DOJ charges ‘Pink Beret’ rioter on January 6

Nabil Anas

Global Courant 2023-05-09 01:18:46

WASHINGTON — A woman who stormed the Capitol on Jan. 6 wearing a pink beret and was recently identified by an ex-romantic partner at the FBI was charged with four federal counts on Monday.

As NBC News first reported, Jennifer Inzunza Vargas Geller of California was identified by an ex and reported to the FBI after she was seen in a viral tweet from the office last month. She now faces four violations: entering or staying in a restricted building or area; disorderly and disruptive behavior in a confined building; disorderly conduct on Capitol grounds or buildings; and illegally parade, demonstrate, or protest in a Capitol Building. She was not in custody on Monday, a law enforcement source said, but a warrant has now been issued for her arrest.

For more than two years, online sleuths identifying hundreds of participants in connection with the January 6 attack were unable to determine the identity of Vargas Geller, and the woman they had dubbed #PinkBeret had been the subject of online conspiracy theories . A lawyer for another January 6 defendant suggested she was working on behalf of the government.

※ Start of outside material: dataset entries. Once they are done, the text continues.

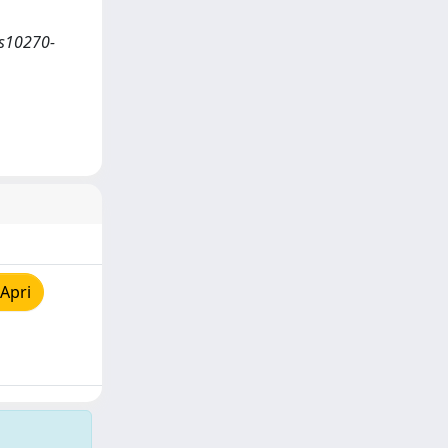
/s10270-
Apri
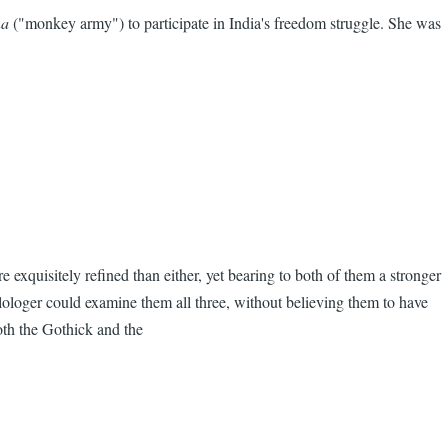
na
("monkey army") to participate in India's freedom struggle. She was
 exquisitely refined than either, yet bearing to both of them a stronger
ilologer could examine them all three, without believing them to have
oth the Gothick and the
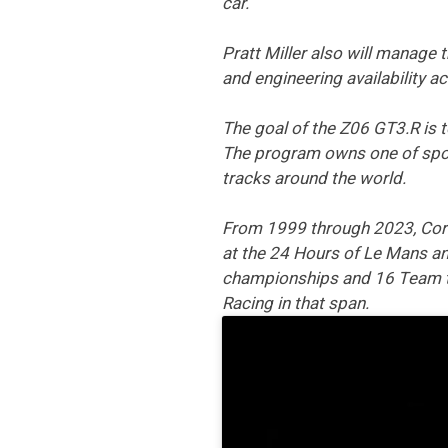
car.
Pratt Miller also will manage
and engineering availability ac
The goal of the Z06 GT3.R is 
The program owns one of sport
tracks around the world.
From 1999 through 2023, Corve
at the 24 Hours of Le Mans and
championships and 16 Team ti
Racing in that span.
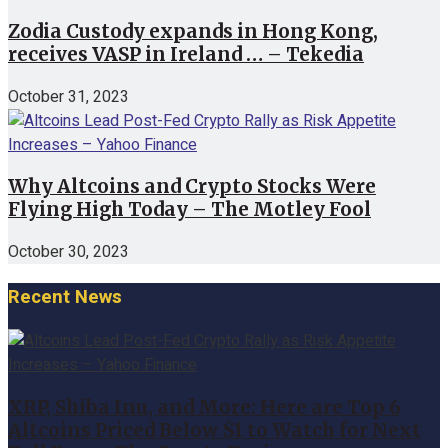
Zodia Custody expands in Hong Kong,
receives VASP in Ireland … – Tekedia
October 31, 2023
Why Altcoins and Crypto Stocks Were
Flying High Today – The Motley Fool
October 30, 2023
Recent News
XRP, Shiba Inu, and More: Here are Top 6
Altcoins Priced Below $1 to Watch for Next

But last weekend, a dress designer Vargas Geller used to be standing in line at the checkout counter of a Joann Fabric and Crafts store when his mate gave him a funny tweet from the Washington Field Office of the FBI on his phone.

“Pink Beret”, now identified by the FBI as Jennifer Inzunza Vargas Geller, outside the Capitol on January 6, 2021.USDCDC

“He’s always on Twitter and he’s like, ‘Yo, look at this girl,'” the designer told NBC News. “I stopped dead in my tracks,” he said. ‘”

While the most recent tweets from the FBI’s Washington Field Office account had a few thousand views, the tweet featuring Vargas Geller made millions. Twitter users dubbed her ‘Insurrection’ Eve Brown‘, ‘fascist Matilda‘, and compared her to April Ludgate, the character played by Aubrey Plaza in NBC’s “Parks and Recreation.” Several users joked that she looked like she was straight out of the Wes Anderson movie, and one user tweeted “Emily in Jail,” referring to the “Emily in Paris” show.

The charges against Vargas Geller came 11 days after the viral tweet, which is an extremely rapid turnaround compared to other Jan. 6 cases. Online sleuths have identified hundreds of additional participants in the Capitol riots who have not yet been charged, some of whom were first identified more than two years ago in 2021.

Pink beret outside the Capitol on January 6, 2021.USDCDC

Vargas Geller was from Sacramento, the clothing designer told NBC News, but came to meet him in Los Angeles in early 2019 when they were in their early 20s. “We weren’t trying to get married or anything,” he said. “We were crocheting for a few months.”

But there was a red flag that led to a rift: Vargas Geller, he said, wrote on Discord that she was reading Hitler’s 1925 manifesto.

“I was immediately turned off, like, ‘Yo, I don’t think this is going to work,'” he said. “You read ‘Mein Kampf’, you think immigrants don’t deserve X, Y, Z.” (A social media account linked to Vargas Geller viewed by NBC News also referenced Hitler.)

NBC News could not reach Vargas Geller for comment.

Kira West, the attorney for Jan. 6 defendant Darrell Neely, who suggested that “Pink Beret” was working as a government agent, told NBC News after Vargas Geller was identified that the government should have tried to identify her sooner.

“Our question is, why didn’t they look sooner when we brought it to their attention a long time ago? Especially with Mr. Neely’s freedom at stake,” West said.

Pink beret outside the Capitol on January 6, 2021.USDCDC

Vargas Geller’s ex knew she had traveled to DC and asked her if she was on the “no fly” list in a message he wrote to her a few days after the attack.

“No, because I didn’t go to the (Capitol),” she wrote, despite extensive video evidence later viewed by NBC News and cited in Monday’s affidavit that the FBI says shows her entering the building.

“But you still crossed state lines to riot,” he replied.

“I was there to support the president. Not to participate in that riot. I support the police,” Vargas Geller responded on Jan. 10, 2021, in a conservation shared with NBC News.

The FBI says this photo shows Vargas Geller, in her pink beret, at the Capitol on January 6, 2021.USDCDC

Federal prosecutors have now charged more than 1,000 people in connection with the attack on the Capitol, and hundreds of other identified participants have not yet been arrested.

Most of the defendants facing charges similar to Vargas Geller have been given probation or short prison terms. The longest sentence to date for a Jan. 6 sentence — more than 14 years in federal prison — went to a violent rioter with an extensive criminal record.